Procedurally, the series promises additional Thursday test days, simplified prize money, and the presence of the deluxe GT Paddock Club at all events. GT Sports Club America, encompassing bronze drivers in GT2 and GT3, and including allowances for older GT3 cars, will make its debut at Virginia International Raceway next season with a three-class structure in a single-driver, sprint format.
The series and competitors will get their initial taste of GT Sports Club with the first of three Winter Invitational races happening this weekend at The Thermal Club near Palm Springs, Calif. According to SRO America President and CEO Greg Gill, that series is attracting new competitors who will sample SRO America competition for the first time.
Among the things discussed on Thursday, Gill thought something that many might find trivial to be somewhat noteworthy — the method of checking drivers’ safety gear, and whether what is necessary for SRO series worldwide is both required and practical for North America.
“The takeaway is listening to our customers, adapting to the market and then bringing something to them for customer-based racing that is beneficial,” Gill says. “An example is we were requiring each driver to come in and check everything; that’s not something that’s typically done in North America but it is done globally because we deal with a lot of language gaps in different series around the world.
“When we looked at it, we had some of our our our senior management from outside note that in the States, everybody speaks English and they know what’s going on; just have them bring the HANS device and helmet in. That just saves a tremendous amount of frustration for our drivers. That’s a specific example of: ‘Listen to our customers, respond to what’s right.’ To (SRO founder) Stephane Ratel’s point, we’re a a global organization but we act locally and do what’s right for North America.”
In a separate announcement, Honda Performance Development introduced a new, ready-to-race, factory-built race car based on the Civic Type R. Honda already had a TCR car based on the Type R, and a TCA racer based on the Civic Si, but this new car fills the gap between those two categories to take on the BMW 240iR, Nissan 370Z and Hyundai Veloster in the Touring Car category.
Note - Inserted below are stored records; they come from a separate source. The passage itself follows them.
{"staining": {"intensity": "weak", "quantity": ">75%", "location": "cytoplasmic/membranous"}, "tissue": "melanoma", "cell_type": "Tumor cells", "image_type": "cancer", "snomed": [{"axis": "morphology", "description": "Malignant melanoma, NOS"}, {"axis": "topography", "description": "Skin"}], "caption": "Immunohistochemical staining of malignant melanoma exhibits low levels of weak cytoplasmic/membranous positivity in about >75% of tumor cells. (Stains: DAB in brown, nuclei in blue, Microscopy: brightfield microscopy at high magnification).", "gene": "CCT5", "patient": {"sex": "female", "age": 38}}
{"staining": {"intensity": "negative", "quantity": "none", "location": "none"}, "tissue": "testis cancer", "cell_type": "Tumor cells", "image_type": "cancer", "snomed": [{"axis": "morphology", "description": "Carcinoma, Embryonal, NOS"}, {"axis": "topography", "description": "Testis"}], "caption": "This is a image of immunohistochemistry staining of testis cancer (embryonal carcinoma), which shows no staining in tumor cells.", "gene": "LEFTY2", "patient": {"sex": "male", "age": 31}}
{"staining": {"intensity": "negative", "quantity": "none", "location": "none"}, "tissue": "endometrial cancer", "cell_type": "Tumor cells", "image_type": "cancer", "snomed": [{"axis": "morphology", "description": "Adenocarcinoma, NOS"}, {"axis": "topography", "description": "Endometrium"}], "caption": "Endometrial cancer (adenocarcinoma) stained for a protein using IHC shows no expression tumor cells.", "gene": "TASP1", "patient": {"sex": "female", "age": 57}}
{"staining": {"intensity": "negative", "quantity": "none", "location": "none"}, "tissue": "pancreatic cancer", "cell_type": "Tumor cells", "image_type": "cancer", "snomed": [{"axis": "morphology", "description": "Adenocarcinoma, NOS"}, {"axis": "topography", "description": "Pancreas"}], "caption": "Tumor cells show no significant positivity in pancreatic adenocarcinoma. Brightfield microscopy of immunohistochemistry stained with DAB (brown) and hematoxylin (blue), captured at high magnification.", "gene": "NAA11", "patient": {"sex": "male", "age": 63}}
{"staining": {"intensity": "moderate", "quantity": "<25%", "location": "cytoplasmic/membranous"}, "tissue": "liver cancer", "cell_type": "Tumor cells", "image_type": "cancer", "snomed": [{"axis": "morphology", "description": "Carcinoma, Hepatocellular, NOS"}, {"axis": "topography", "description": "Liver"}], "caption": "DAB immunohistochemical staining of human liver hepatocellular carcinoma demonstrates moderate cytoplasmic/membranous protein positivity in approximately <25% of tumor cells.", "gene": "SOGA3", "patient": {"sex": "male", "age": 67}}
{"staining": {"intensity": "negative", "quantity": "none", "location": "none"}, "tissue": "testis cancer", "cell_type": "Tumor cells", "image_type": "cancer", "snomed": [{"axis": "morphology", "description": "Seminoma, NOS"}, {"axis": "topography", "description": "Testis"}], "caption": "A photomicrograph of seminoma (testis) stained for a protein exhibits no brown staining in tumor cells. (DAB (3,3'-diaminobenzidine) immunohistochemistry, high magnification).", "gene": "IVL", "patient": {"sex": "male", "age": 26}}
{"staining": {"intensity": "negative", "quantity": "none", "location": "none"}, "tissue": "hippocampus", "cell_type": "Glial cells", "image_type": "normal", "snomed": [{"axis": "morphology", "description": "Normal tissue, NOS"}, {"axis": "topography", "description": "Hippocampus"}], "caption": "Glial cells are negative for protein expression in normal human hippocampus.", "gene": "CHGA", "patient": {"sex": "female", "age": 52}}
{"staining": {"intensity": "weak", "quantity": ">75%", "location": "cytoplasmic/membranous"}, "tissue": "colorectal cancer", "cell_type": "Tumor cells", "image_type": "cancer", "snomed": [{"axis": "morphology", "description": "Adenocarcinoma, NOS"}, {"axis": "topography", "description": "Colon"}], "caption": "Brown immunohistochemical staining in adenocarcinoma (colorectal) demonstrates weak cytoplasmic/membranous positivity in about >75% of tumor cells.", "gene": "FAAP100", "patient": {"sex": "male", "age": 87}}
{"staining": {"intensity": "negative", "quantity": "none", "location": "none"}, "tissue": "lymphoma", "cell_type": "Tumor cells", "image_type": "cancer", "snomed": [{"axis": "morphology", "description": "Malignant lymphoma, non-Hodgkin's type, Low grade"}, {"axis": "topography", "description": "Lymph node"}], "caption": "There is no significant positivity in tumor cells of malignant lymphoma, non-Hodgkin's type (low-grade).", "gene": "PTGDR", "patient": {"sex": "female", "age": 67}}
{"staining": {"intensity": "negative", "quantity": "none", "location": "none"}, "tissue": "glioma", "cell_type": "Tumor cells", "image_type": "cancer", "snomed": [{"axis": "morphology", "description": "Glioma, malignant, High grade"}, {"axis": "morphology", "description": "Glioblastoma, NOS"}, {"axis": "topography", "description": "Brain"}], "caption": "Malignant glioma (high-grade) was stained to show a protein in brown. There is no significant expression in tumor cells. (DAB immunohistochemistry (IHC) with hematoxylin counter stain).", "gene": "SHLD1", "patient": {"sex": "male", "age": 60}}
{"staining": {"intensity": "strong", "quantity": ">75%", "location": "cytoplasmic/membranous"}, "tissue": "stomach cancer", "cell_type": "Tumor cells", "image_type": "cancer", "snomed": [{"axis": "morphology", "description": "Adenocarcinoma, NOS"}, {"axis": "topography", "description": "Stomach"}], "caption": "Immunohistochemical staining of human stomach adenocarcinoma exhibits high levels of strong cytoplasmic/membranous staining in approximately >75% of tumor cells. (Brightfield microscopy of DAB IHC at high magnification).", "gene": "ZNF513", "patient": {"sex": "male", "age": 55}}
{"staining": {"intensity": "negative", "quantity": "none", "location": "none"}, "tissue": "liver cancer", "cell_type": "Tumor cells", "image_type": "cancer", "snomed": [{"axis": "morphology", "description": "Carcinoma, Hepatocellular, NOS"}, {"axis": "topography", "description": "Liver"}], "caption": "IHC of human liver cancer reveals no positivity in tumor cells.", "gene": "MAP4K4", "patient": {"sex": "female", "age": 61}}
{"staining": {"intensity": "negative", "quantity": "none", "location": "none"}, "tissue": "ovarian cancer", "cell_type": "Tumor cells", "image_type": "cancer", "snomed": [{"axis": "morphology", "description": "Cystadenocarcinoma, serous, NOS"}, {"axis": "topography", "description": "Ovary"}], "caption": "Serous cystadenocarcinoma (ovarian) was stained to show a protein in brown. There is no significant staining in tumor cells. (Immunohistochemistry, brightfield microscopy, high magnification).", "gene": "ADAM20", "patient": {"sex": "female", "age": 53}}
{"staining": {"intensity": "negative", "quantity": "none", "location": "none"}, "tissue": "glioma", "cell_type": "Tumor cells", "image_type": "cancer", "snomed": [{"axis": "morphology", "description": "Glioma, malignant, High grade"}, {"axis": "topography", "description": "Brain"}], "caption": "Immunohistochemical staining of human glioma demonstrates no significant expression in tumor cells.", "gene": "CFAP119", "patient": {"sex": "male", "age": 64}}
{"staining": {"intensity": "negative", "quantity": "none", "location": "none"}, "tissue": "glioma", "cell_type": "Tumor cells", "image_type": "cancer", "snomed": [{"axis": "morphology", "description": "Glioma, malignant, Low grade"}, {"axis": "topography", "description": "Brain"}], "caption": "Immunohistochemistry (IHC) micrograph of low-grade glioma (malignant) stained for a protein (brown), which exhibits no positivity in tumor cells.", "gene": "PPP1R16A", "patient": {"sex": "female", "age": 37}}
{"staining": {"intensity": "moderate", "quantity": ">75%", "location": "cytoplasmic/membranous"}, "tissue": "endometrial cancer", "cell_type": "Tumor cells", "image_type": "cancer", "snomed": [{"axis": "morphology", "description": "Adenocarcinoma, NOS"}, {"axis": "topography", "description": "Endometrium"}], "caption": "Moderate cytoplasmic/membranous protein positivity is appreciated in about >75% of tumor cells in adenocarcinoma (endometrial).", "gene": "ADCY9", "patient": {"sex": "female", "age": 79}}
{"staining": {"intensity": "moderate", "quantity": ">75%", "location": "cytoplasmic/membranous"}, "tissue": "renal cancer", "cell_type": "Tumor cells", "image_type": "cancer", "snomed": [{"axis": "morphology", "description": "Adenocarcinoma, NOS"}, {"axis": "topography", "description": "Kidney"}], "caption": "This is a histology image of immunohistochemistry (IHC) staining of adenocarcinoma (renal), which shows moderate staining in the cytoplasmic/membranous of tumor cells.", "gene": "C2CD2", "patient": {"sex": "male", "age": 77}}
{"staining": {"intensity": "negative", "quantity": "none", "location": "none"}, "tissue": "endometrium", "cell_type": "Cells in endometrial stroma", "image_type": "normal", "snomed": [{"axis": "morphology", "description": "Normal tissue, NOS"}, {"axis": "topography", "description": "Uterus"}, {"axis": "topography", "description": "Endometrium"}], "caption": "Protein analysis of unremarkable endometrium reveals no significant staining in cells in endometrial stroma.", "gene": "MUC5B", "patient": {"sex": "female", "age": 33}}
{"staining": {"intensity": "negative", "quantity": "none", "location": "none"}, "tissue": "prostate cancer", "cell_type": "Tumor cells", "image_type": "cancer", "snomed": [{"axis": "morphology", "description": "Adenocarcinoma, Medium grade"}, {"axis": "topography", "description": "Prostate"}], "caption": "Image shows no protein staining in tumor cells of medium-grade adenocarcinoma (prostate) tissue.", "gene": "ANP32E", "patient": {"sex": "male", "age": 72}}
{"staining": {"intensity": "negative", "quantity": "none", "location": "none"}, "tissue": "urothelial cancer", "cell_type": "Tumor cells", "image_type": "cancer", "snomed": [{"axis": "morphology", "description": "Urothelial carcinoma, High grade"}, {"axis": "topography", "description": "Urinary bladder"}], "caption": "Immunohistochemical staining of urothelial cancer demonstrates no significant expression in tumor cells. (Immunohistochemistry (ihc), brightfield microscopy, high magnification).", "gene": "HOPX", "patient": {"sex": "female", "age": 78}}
“The successes of Honda Racing Development’s TCA Civic Si and TCR Type R in North American touring car championship series have generated a strong interest in more ready-to-race Honda Touring Cars for North America,” said Ted Klaus, president of HPD. “With the introduction of the new Type R TC-class race car, we now offer a complete line-up of turn-key, Civic-based race cars for registered racing customers in North America.”
Aside from the standard safety equipment such as roll cage and harnesses, some of the significant modification to turn the street Type R into a race car include a high-flow front grille, a J’s Racing FRP vented hood, CSF-designed radiator and oil cooler; an HPD/Borla downpipe and turbo-back exhaust; a 6-speed manual transmission with high-strength third and fourth gears; an HPD/Cusco limited slip differential; and HPD Girodisc 2-piece front brake rotors and HPD brake inlet ducts.
Part of that announcement included the fact that the car will be available to Honda Racing Line customers, but the first team to announce that it would race the car is LA Honda World Racing, which entered the Civic Type R TCR in IMSA Michelin Pilot Cup Challenge competition this past season.
The SRO America Winter Invitational at Thermal Club continues with events in January and February. The 2020 SRO America championship season begins the first weekend in March at Circuit of The Americas.